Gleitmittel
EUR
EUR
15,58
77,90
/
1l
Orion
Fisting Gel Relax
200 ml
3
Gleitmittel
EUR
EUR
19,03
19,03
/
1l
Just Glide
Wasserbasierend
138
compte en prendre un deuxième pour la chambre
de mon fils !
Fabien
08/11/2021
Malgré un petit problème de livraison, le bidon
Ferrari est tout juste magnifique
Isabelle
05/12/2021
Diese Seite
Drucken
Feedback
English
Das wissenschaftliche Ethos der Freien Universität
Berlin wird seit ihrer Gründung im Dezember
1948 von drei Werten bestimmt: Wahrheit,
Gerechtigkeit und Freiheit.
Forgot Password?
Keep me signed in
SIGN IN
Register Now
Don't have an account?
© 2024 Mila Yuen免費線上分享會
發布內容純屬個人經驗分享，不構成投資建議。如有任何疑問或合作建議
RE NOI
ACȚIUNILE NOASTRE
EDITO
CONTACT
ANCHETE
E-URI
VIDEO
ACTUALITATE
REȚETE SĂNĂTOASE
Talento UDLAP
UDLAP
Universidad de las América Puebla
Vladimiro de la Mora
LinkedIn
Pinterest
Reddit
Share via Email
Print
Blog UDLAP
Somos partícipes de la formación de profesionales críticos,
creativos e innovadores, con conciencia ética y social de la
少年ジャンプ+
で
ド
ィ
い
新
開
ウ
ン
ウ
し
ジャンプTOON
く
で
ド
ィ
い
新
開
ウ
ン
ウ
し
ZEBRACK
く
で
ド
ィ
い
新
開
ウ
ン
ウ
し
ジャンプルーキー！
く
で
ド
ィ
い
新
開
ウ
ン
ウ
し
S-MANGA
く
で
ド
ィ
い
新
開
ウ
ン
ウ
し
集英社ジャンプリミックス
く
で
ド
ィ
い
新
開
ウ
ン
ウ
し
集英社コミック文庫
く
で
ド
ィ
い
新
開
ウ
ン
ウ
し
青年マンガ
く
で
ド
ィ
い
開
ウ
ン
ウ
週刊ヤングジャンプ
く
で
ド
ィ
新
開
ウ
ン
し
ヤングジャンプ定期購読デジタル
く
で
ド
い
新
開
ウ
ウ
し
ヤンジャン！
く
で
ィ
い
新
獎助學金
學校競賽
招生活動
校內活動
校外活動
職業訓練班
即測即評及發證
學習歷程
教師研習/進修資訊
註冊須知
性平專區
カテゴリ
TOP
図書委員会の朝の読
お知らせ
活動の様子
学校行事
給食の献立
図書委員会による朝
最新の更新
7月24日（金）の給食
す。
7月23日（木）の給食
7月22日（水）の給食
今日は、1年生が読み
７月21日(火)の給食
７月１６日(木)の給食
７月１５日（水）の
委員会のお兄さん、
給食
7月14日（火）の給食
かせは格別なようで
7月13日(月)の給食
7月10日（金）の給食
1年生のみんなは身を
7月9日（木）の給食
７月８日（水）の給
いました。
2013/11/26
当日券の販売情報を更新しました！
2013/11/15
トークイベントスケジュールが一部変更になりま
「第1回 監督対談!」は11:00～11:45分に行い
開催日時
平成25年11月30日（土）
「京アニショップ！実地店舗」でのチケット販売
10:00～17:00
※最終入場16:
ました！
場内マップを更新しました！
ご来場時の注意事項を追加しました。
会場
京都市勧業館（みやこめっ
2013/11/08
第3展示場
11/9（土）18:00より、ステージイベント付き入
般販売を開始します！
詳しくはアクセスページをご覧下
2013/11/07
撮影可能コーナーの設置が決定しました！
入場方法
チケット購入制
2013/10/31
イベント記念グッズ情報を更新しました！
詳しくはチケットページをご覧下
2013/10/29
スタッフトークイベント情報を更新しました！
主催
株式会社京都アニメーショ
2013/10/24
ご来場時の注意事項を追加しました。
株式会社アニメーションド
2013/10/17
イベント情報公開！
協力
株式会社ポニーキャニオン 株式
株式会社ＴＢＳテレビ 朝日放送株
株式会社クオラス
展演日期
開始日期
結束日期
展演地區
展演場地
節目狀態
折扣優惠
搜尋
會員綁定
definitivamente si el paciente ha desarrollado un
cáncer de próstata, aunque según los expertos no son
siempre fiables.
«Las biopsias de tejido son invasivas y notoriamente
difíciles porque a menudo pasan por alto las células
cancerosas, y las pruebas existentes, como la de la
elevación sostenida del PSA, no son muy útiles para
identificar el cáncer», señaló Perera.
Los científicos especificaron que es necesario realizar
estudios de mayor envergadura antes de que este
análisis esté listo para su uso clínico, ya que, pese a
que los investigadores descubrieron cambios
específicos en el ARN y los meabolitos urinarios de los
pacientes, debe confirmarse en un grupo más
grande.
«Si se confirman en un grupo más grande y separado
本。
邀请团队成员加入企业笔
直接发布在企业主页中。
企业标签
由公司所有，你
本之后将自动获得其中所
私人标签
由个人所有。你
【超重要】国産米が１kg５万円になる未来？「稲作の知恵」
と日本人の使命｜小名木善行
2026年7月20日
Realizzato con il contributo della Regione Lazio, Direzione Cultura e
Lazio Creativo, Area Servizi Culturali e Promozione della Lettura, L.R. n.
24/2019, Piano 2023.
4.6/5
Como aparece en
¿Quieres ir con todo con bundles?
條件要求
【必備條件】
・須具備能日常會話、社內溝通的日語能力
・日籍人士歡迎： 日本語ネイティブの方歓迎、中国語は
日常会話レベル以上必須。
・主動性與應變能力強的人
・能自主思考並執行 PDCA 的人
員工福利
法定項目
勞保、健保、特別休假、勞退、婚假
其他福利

· · · · ·

Work instructions:
Scan the data above; copy every line where "Lazio" appears.

Solution:
Realizzato con il contributo della Regione Lazio, Direzione Cultura e
Lazio Creativo, Area Servizi Culturali e Promozione della Lettura, L.R. n.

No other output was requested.